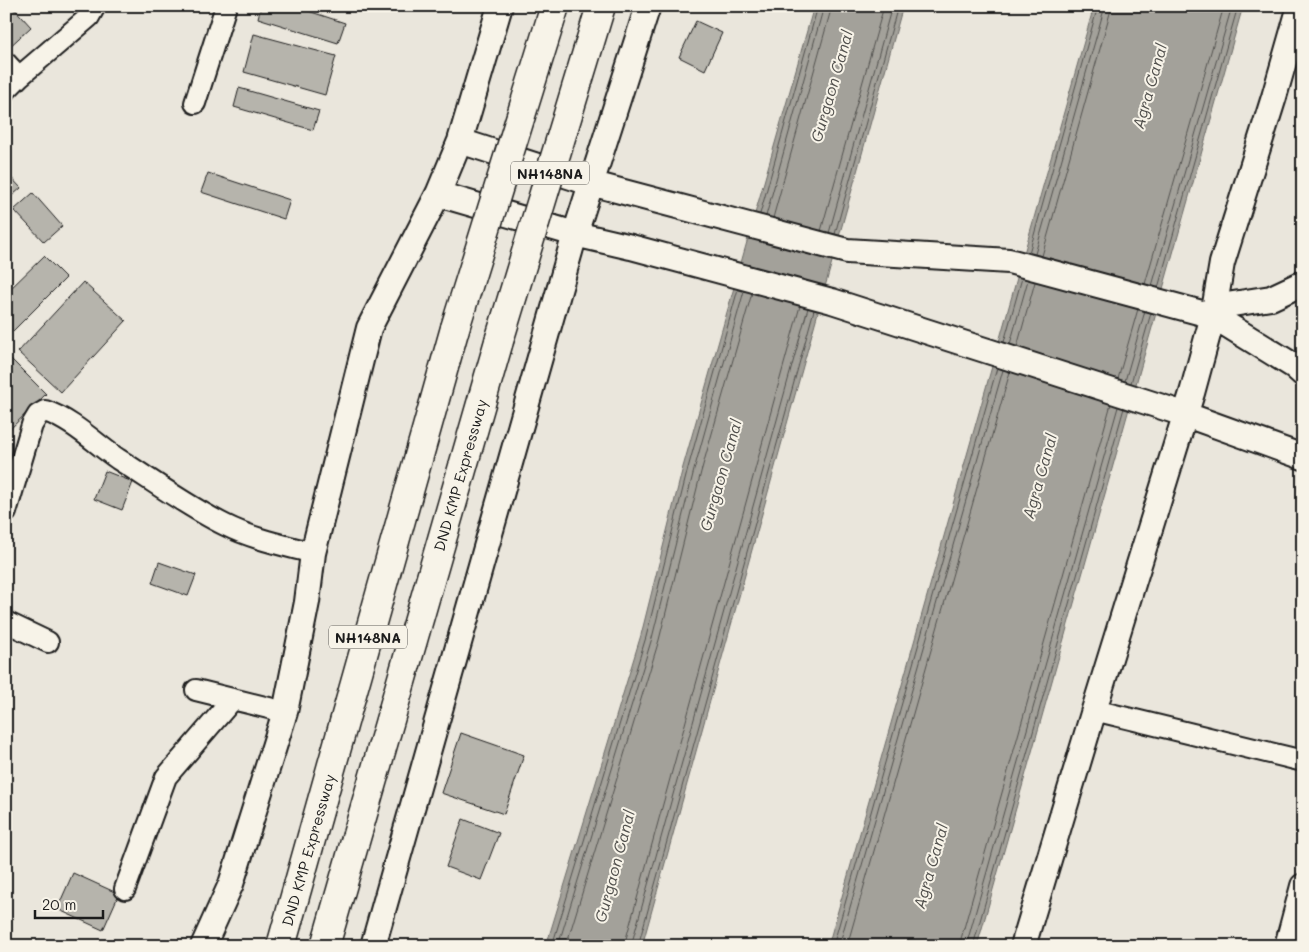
<svg xmlns="http://www.w3.org/2000/svg" width="1309" height="952" viewBox="0 0 1309 952" font-family="Mali,sans-serif">
<style>
.water{fill:#a3a19a;stroke:#6d6c68}
.lines{fill:none;stroke-linecap:round;stroke-linejoin:round}
.shore{stroke:#52514e;stroke-width:1}
.building{fill:#b6b4ac;stroke:#1c1c1c}
.minor-casing{stroke:#1c1c1c;stroke-width:24}
.tertiary-casing{stroke:#1c1c1c;stroke-width:28}
.trunk-casing{stroke:#1c1c1c;stroke-width:31}
.minor{stroke:#f7f3e8;stroke-width:20}
.tertiary{stroke:#f7f3e8;stroke-width:24}
.trunk{stroke:#f7f3e8;stroke-width:28}
.trunk-bridge-casing{stroke:#1c1c1c;stroke-width:31;stroke-linecap:butt}
.trunk-bridge{stroke:#f7f3e8;stroke-width:28}
.labels{text-anchor:middle;dominant-baseline:central;stroke-width:4;stroke-linejoin:round;paint-order:stroke}
.shield{fill:#f7f3e8;stroke:#5e5c59;stroke-width:1}
.shield-label{font-size:14px;font-weight:bold;fill:#1c1c1c}
.street-label{font-size:15px;fill:#1c1c1c;stroke:#f7f3e8}
.water-label{font-size:16px;font-style:italic;fill:#52514e;stroke:#f7f3e8}
</style>
<rect width="100%" height="100%" fill="#eae6dc"/>
<filter id="ink" filterUnits="userSpaceOnUse"><feTurbulence type="fractalNoise" baseFrequency=".02" numOctaves="2"/><feDisplacementMap in="SourceGraphic" scale="10" xChannelSelector="R" yChannelSelector="G"/><feConvolveMatrix kernelMatrix="1 2 1 2 8 2 1 2 1" color-interpolation-filters="sRGB"/></filter>
<g filter="url(#ink)">
<path class="water" d="M814 6H903L642 946H546L641 635 683 467Z
M1094 6H1243L977 946H828Z"/>
<g class="lines">
<path class="shore" d="M760 214 818 6
M766 216 824 6
M773 218 832 6
M821 231 884 6
M829 233 892 6
M835 234 898 6
M1029 253 1098 6
M1035 254 1105 6
M1042 256 1112 6
M1145 284 1224 6
M1152 286 1232 6
M1158 288 1238 6
M1004 342 1022 278
M1010 344 1028 280
M1017 347 1035 282
M1118 379 1138 309
M1125 381 1145 311
M1131 383 1151 313
M552 946 646 637 688 468 738 289
M558 946 652 638 694 470 744 291
M566 946 659 640 701 472 752 293
M624 946 800 306
M631 946 808 308
M638 946 814 310
M833 946 997 368
M839 946 1003 370
M847 946 1010 372
M959 946 1111 404
M966 946 1118 407
M973 946 1124 408"/>
</g>
<path class="building" d="M6 6H12L31 27 6 50Z
M261 6H293L345 23 338 43 258 18Z
M696 21 722 33 705 70 679 57Z
M254 34 336 56 325 95 244 72Z
M239 88 319 111 313 130 234 107Z
M6 172 21 188 6 201Z
M208 173 290 200 284 219 201 192Z
M33 193 62 226 44 242 14 210Z
M44 256 66 278 10 334 6 330V293Z
M83 282 126 321 61 392 18 352Z
M6 354 46 394 6 433Z
M105 471 133 482 122 510 94 499Z
M159 562 196 575 188 596 152 583Z
M461 733 524 755 504 814 441 793Z
M463 819 499 833 481 880 446 867Z
M73 873 119 894 103 930 57 909Z"/>
<g class="lines">
<defs>
<path id="minor" d="M6 63 19 77
M6 90 19 77 89 17 94 8 92 6
M195 103 226 6
M6 512 32 425 38 415 45 411C72 420 95 443 118 459 153 481 188 507 225 525 253 539 283 545 313 553
M6 622 48 642
M196 690 285 712
M1094 710 1303 761
M125 889 166 777 233 699"/>
<path id="tertiary" d="M460 141 590 183 847 251 1009 261 1213 316 1294 366 1303 374
M438 194 575 234 631 247 832 301 1184 414 1303 457
M1214 307 1271 298 1303 283
M203 946 231 884 285 712 307 602 313 553 369 328 438 194 460 141 500 6
M373 946 575 234 648 6
M1023 946 1094 710 1192 393 1213 316 1222 263 1274 97 1300 6
M1287 946 1303 886"/>
<path id="trunk" d="M281 946 455 328
M325 946 499 341"/>
</defs>
<use href="#minor" class="minor-casing"/>
<use href="#tertiary" class="tertiary-casing"/>
<use href="#trunk" class="trunk-casing"/>
<use href="#minor" class="minor"/>
<use href="#tertiary" class="tertiary"/>
<use href="#trunk" class="trunk"/>
<defs>
<path id="trunk-bridge" d="M455 328 555 6
M499 341 601 6"/>
</defs>
<use href="#trunk-bridge" class="trunk-bridge-casing"/>
<use href="#trunk-bridge" class="trunk-bridge"/>
</g>
</g>
<g class="labels">
<g class="shield">
<rect x="511" y="161.5" width="78" height="23" rx="4"/>
<rect x="329" y="625.5" width="78" height="23" rx="4"/>
</g>
<g class="shield-label">
<text x="550" y="173">NH148NA</text>
<text x="368" y="637">NH148NA</text>
</g>
<g class="street-label">
<text transform="translate(460 475) rotate(-74)">DND KMP Expressway</text>
<text transform="translate(308 850) rotate(-74)">DND KMP Expressway</text>
</g>
<g class="water-label">
<text transform="translate(831 86) rotate(-74)">Gurgaon Canal</text>
<text transform="translate(1149 86) rotate(-74)">Agra Canal</text>
<text transform="translate(720 475) rotate(-74)">Gurgaon Canal</text>
<text transform="translate(1039 476) rotate(-74)">Agra Canal</text>
<text transform="translate(614 866) rotate(-75)">Gurgaon Canal</text>
<text transform="translate(930 866) rotate(-74)">Agra Canal</text>
</g>
</g>
<rect width="1309" height="952" fill="none" stroke="#f7f3e8" stroke-width="25"/>
<rect x="12" y="12" width="1284" height="927" fill="none" stroke="#1c1c1c" stroke-width="2" filter="url(#ink)"/>
<path d="M35 910v8h68v-8" fill="none" stroke="#1c1c1c" stroke-width="2.5"/>
<text x="42" y="910" font-size="15" fill="#1c1c1c" stroke="#f7f3e8" stroke-width="4" paint-order="stroke">20 m</text>
</svg>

**WHAT IS REQUIRED:** Quote all of the entries word for word, omitting any pictures.

**PROBLEM SOLUTION:**
<svg xmlns="http://www.w3.org/2000/svg" width="1309" height="952" viewBox="0 0 1309 952" font-family="Mali,sans-serif">
<style>
.water{fill:#a3a19a;stroke:#6d6c68}
.lines{fill:none;stroke-linecap:round;stroke-linejoin:round}
.shore{stroke:#52514e;stroke-width:1}
.building{fill:#b6b4ac;stroke:#1c1c1c}
.minor-casing{stroke:#1c1c1c;stroke-width:24}
.tertiary-casing{stroke:#1c1c1c;stroke-width:28}
.trunk-casing{stroke:#1c1c1c;stroke-width:31}
.minor{stroke:#f7f3e8;stroke-width:20}
.tertiary{stroke:#f7f3e8;stroke-width:24}
.trunk{stroke:#f7f3e8;stroke-width:28}
.trunk-bridge-casing{stroke:#1c1c1c;stroke-width:31;stroke-linecap:butt}
.trunk-bridge{stroke:#f7f3e8;stroke-width:28}
.labels{text-anchor:middle;dominant-baseline:central;stroke-width:4;stroke-linejoin:round;paint-order:stroke}
.shield{fill:#f7f3e8;stroke:#5e5c59;stroke-width:1}
.shield-label{font-size:14px;font-weight:bold;fill:#1c1c1c}
.street-label{font-size:15px;fill:#1c1c1c;stroke:#f7f3e8}
.water-label{font-size:16px;font-style:italic;fill:#52514e;stroke:#f7f3e8}
</style>
<rect width="100%" height="100%" fill="#eae6dc"/>
<filter id="ink" filterUnits="userSpaceOnUse"><feTurbulence type="fractalNoise" baseFrequency=".02" numOctaves="2"/><feDisplacementMap in="SourceGraphic" scale="10" xChannelSelector="R" yChannelSelector="G"/><feConvolveMatrix kernelMatrix="1 2 1 2 8 2 1 2 1" color-interpolation-filters="sRGB"/></filter>
<g filter="url(#ink)">
<path class="water" d="M814 6H903L642 946H546L641 635 683 467Z
M1094 6H1243L977 946H828Z"/>
<g class="lines">
<path class="shore" d="M760 214 818 6
M766 216 824 6
M773 218 832 6
M821 231 884 6
M829 233 892 6
M835 234 898 6
M1029 253 1098 6
M1035 254 1105 6
M1042 256 1112 6
M1145 284 1224 6
M1152 286 1232 6
M1158 288 1238 6
M1004 342 1022 278
M1010 344 1028 280
M1017 347 1035 282
M1118 379 1138 309
M1125 381 1145 311
M1131 383 1151 313
M552 946 646 637 688 468 738 289
M558 946 652 638 694 470 744 291
M566 946 659 640 701 472 752 293
M624 946 800 306
M631 946 808 308
M638 946 814 310
M833 946 997 368
M839 946 1003 370
M847 946 1010 372
M959 946 1111 404
M966 946 1118 407
M973 946 1124 408"/>
</g>
<path class="building" d="M6 6H12L31 27 6 50Z
M261 6H293L345 23 338 43 258 18Z
M696 21 722 33 705 70 679 57Z
M254 34 336 56 325 95 244 72Z
M239 88 319 111 313 130 234 107Z
M6 172 21 188 6 201Z
M208 173 290 200 284 219 201 192Z
M33 193 62 226 44 242 14 210Z
M44 256 66 278 10 334 6 330V293Z
M83 282 126 321 61 392 18 352Z
M6 354 46 394 6 433Z
M105 471 133 482 122 510 94 499Z
M159 562 196 575 188 596 152 583Z
M461 733 524 755 504 814 441 793Z
M463 819 499 833 481 880 446 867Z
M73 873 119 894 103 930 57 909Z"/>
<g class="lines">
<defs>
<path id="minor" d="M6 63 19 77
M6 90 19 77 89 17 94 8 92 6
M195 103 226 6
M6 512 32 425 38 415 45 411C72 420 95 443 118 459 153 481 188 507 225 525 253 539 283 545 313 553
M6 622 48 642
M196 690 285 712
M1094 710 1303 761
M125 889 166 777 233 699"/>
<path id="tertiary" d="M460 141 590 183 847 251 1009 261 1213 316 1294 366 1303 374
M438 194 575 234 631 247 832 301 1184 414 1303 457
M1214 307 1271 298 1303 283
M203 946 231 884 285 712 307 602 313 553 369 328 438 194 460 141 500 6
M373 946 575 234 648 6
M1023 946 1094 710 1192 393 1213 316 1222 263 1274 97 1300 6
M1287 946 1303 886"/>
<path id="trunk" d="M281 946 455 328
M325 946 499 341"/>
</defs>
<use href="#minor" class="minor-casing"/>
<use href="#tertiary" class="tertiary-casing"/>
<use href="#trunk" class="trunk-casing"/>
<use href="#minor" class="minor"/>
<use href="#tertiary" class="tertiary"/>
<use href="#trunk" class="trunk"/>
<defs>
<path id="trunk-bridge" d="M455 328 555 6
M499 341 601 6"/>
</defs>
<use href="#trunk-bridge" class="trunk-bridge-casing"/>
<use href="#trunk-bridge" class="trunk-bridge"/>
</g>
</g>
<g class="labels">
<g class="shield">
<rect x="511" y="161.5" width="78" height="23" rx="4"/>
<rect x="329" y="625.5" width="78" height="23" rx="4"/>
</g>
<g class="shield-label">
<text x="550" y="173">NH148NA</text>
<text x="368" y="637">NH148NA</text>
</g>
<g class="street-label">
<text transform="translate(460 475) rotate(-74)">DND KMP Expressway</text>
<text transform="translate(308 850) rotate(-74)">DND KMP Expressway</text>
</g>
<g class="water-label">
<text transform="translate(831 86) rotate(-74)">Gurgaon Canal</text>
<text transform="translate(1149 86) rotate(-74)">Agra Canal</text>
<text transform="translate(720 475) rotate(-74)">Gurgaon Canal</text>
<text transform="translate(1039 476) rotate(-74)">Agra Canal</text>
<text transform="translate(614 866) rotate(-75)">Gurgaon Canal</text>
<text transform="translate(930 866) rotate(-74)">Agra Canal</text>
</g>
</g>
<rect width="1309" height="952" fill="none" stroke="#f7f3e8" stroke-width="25"/>
<rect x="12" y="12" width="1284" height="927" fill="none" stroke="#1c1c1c" stroke-width="2" filter="url(#ink)"/>
<path d="M35 910v8h68v-8" fill="none" stroke="#1c1c1c" stroke-width="2.5"/>
<text x="42" y="910" font-size="15" fill="#1c1c1c" stroke="#f7f3e8" stroke-width="4" paint-order="stroke">20 m</text>
</svg>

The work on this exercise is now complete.